La proclamation de l'état d'urgence en Tunisie plus d'une semaine après un attentat ayant coûté la vie à 38 touristes suscitait des interrogations dimanche, certains craignant une restriction des libertés publiques.
Les autorités ont par ailleurs révélé que le jeune auteur de l'attaque du 26 juin avait travaillé dans le tourisme comme "animateur".
Sa mère a de son côté affirmé que son fils, qui aimait "le breakdance et le football", avait été "victime () d'un lavage de cerveau".
Huit jours après l'attentat jihadiste le plus sanglant de l'histoire tunisienne, le président Béji Caïd Essebsi a créé une certaine surprise en proclamant samedi l'état d'urgence "sur tout le territoire tunisien pour 30 jours", une période susceptible d'être renouvelée.

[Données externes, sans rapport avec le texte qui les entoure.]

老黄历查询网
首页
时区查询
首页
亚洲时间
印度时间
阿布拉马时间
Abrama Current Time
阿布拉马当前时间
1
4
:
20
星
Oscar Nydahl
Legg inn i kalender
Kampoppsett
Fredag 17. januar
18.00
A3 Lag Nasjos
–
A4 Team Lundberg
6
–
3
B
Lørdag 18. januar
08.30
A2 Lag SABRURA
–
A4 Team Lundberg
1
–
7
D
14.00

Une mesure d'exception décidée "au vu des dangers qui menacent le pays" et de la "guerre d'un genre spécial" qu'il doit affronter, a ajouté le chef de l'Etat en avertissant: "Si les évènements de Sousse se répètent, l?Etat va s'effondrer".
La Tunisie a déjà vécu plus de trois ans sous état d'urgence, du 14 janvier 2011, quelques heures avant la fuite du dictateur Zine El Abidine Ben Ali dans la foulée du soulèvement qui a lancé le "Printemps arabe", à mars 2014.
- Pouvoirs d'exception -
L'état d'urgence accorde des pouvoirs d'exception aux forces de l'ordre. Il autorise notamment les autorités à interdire les grèves et les réunions "de nature à provoquer ou entretenir le désordre", à fermer provisoirement "salles de spectacle et débits de boissons" ainsi qu'à "prendre toutes mesures pour assurer le contrôle de la presse et des publications de toute nature".

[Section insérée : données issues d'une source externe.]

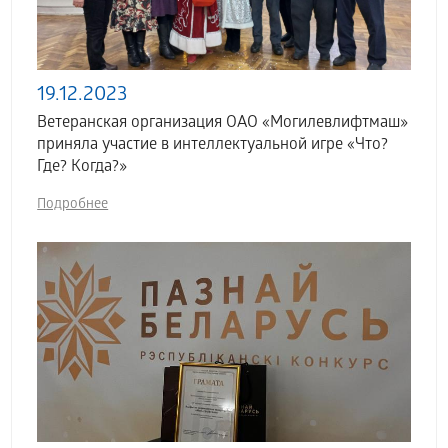
19.12.2023
Ветеранская организация ОАО «Могилевлифтмаш»
приняла участие в интеллектуальной игре «Что?
Где? Когда?»
Подробнее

Il s'agit d'"une décision salutaire qui doit être confortée par une adhésion populaire et un engagement clair de la part de toutes les composantes de la société civile à soutenir nos différentes unités sécuritaires", a réagi le quotidien francophone La Presse dans son éditorial.
Mais le quotidien arabophone Al Maghreb s'interrogeait sur les possibles conséquences pour les libertés en se demandant en une: "La guerre? contre les sit-ins, les grèves, la presse et la culture?!".
Le fait que le président ait commencé son discours à la nation de la veille par une évocation des grèves et mouvements sociaux, en dénonçant cette "nouvelle politique de +soit je travaille, soit personne ne travaille+", a été abondamment commenté.
"Il y a vraiment une crainte que décréter l'état d'urgence puisse s'accompagner d'une criminalisation des mobilisations sociales", estime Hamza Meddeb, chercheur invité du Centre Carnegie au Moyen-Orient. "Il y a un malaise social dans le pays et face à cela, on décrète l'état d'urgence. Il y a des risques que ses implications soient utilisées pour réprimer les revendications sociales".
Grèves et sit-in se multiplient depuis la révolution de 2011, le chômage et la misère qui étaient à l'origine du soulèvement affectant toujours un pays où plus de 30% des jeunes diplômés sont sans emploi.
Ainsi, dans le bassin minier du centre du pays, les sites producteurs de phosphate ont récemment été paralysés pendant près de deux mois.
M. Meddeb doute par ailleurs de l'efficacité de l'état d'urgence dans la situation actuelle. Car "le problème en Tunisie, c'est l'absence d'une stratégie nationale de lutte contre le terrorisme qui mettrait en place une véritable collecte des renseignements, un contrôle des sites sensibles".